ABSTRACT

This chapter analyzes the Colombian peace agreement’s potential for bringing about deeply needed structural transformations, such as greater political incorporation and a stronger and more equal access to the rule of law. It also discusses the obstacles to implementation that ensue from the country’s historical violent equilibrium—whereby elites in the periphery profit from violence and state weakness, and the political center allows them to persist at the local level as long as they do not affect its interests or its rule—and from the agreement’s legitimacy deficit—resulting from the lack of sufficient popular support to its ratification and from the absence of more democratic mechanisms to address it. The chapter argues that the implementation of the peace agreement is pierced by a profound paradox: The transformations that it seeks to bring about require minimal preconditions that do not exist, and whose absence is the precise reason why such transformations are so important. The agreement’s implementation ordeal can largely be explained by this paradox, which impeded the consolidation of a strong basis of support for peace.
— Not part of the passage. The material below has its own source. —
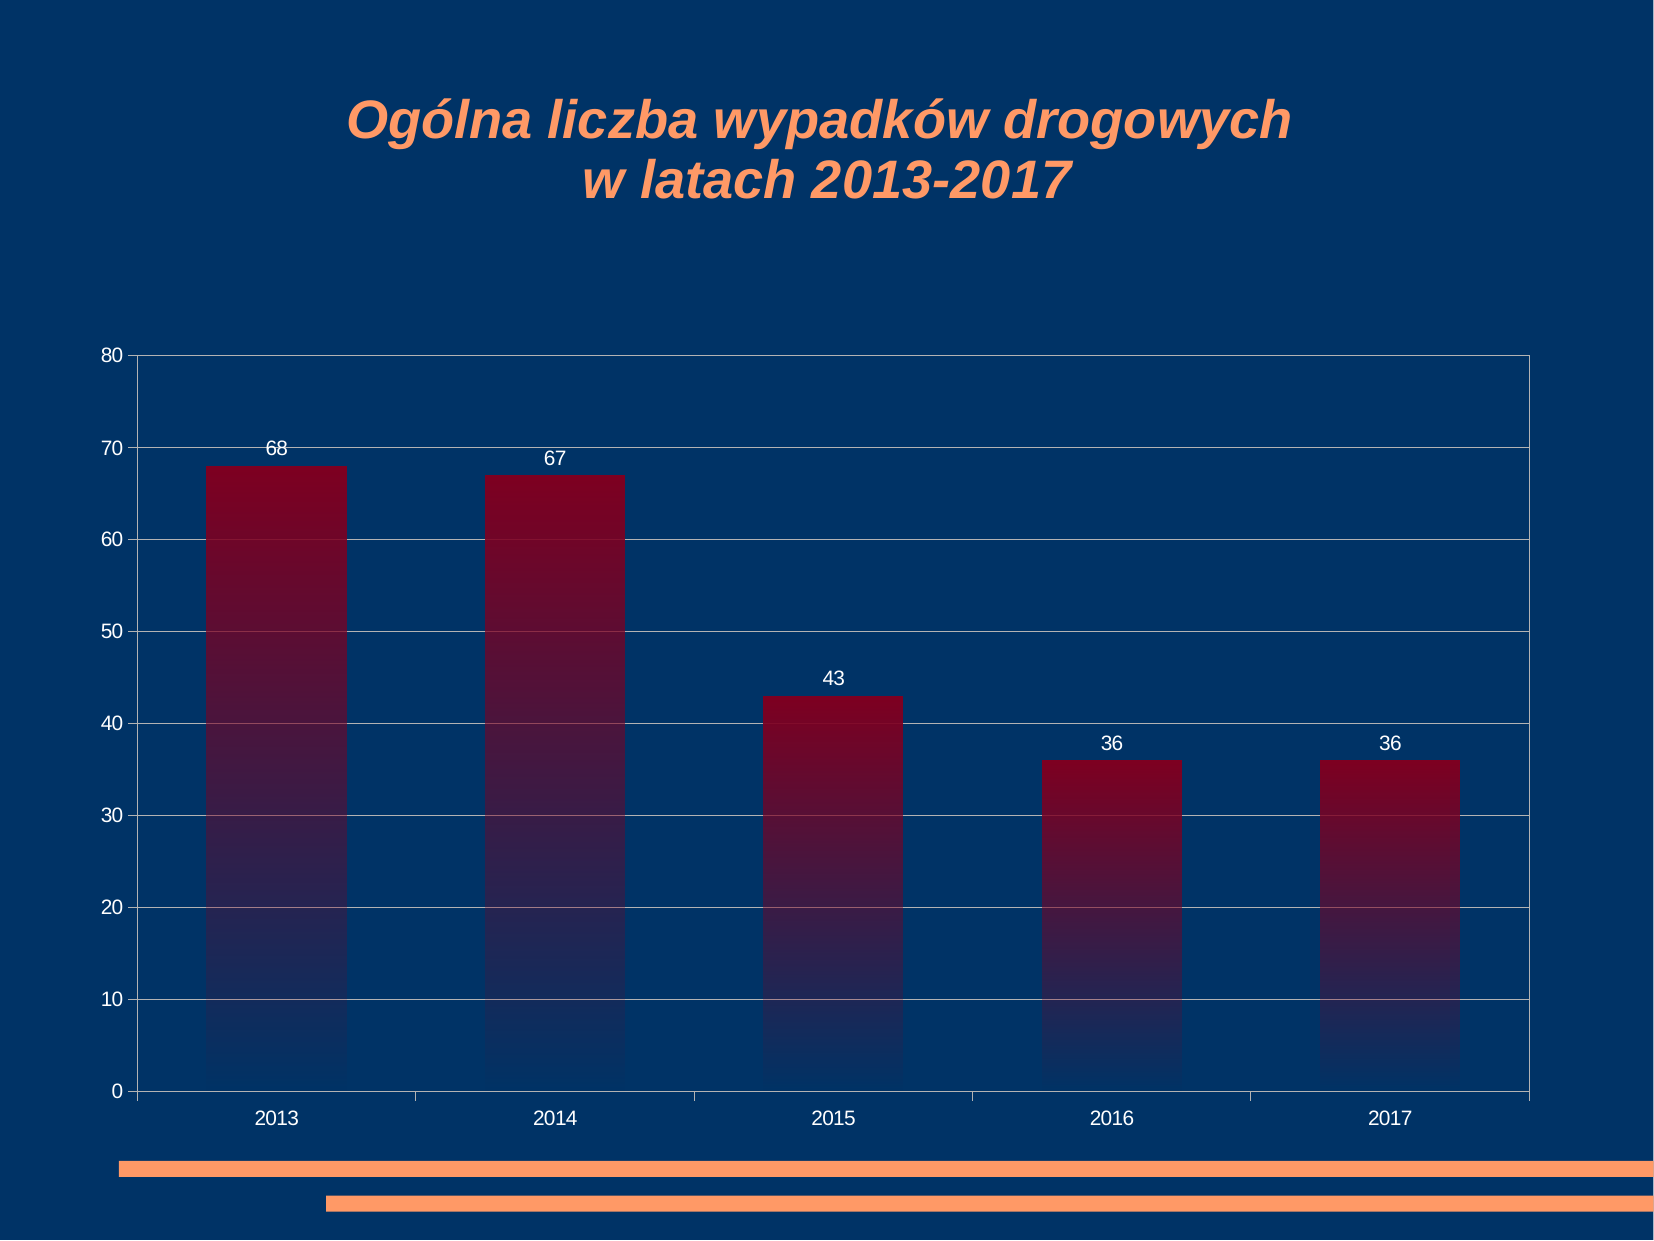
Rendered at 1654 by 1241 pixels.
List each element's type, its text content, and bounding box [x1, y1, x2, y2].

chart [70, 327, 1560, 1147]
title Ogólna liczba wypadków drogowych w latach 2013-2017 [121, 46, 1534, 254]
However, this initial deficiency has been countered by the configuration of a new popular bloc, which pushes for the fulfillment of the transformational promises of the agreement. Even though this mobilization has increased the stakes of violence and thus made peace-seekers more vulnerable to it, it has also made them more willing to collectively struggle against violence. This gives reasons to hope that, despite the enormous difficulties and power asymmetries, Colombia might be beginning a new period in which the political discussion focuses on redistributive issues where leftist anti-status quo stances have a central role—something unprecedented in the country’s history.